▶ _WHAT TO DO_
Show all lines below holding the string "Example".

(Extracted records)

==========

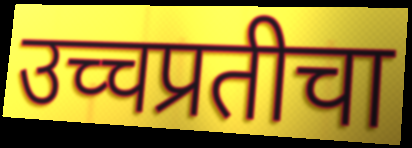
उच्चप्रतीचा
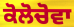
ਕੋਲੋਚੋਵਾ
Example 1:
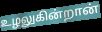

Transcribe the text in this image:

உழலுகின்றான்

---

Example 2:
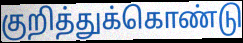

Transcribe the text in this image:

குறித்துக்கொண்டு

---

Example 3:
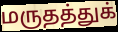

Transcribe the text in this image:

==========

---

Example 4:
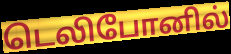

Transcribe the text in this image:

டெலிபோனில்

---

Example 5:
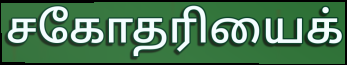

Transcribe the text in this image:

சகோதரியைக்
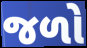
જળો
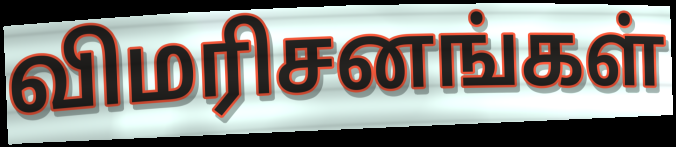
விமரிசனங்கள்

==========

▶ _YOUR RESPONSE_
Example 1:
Example 2:
Example 3:
Example 4:
Example 5:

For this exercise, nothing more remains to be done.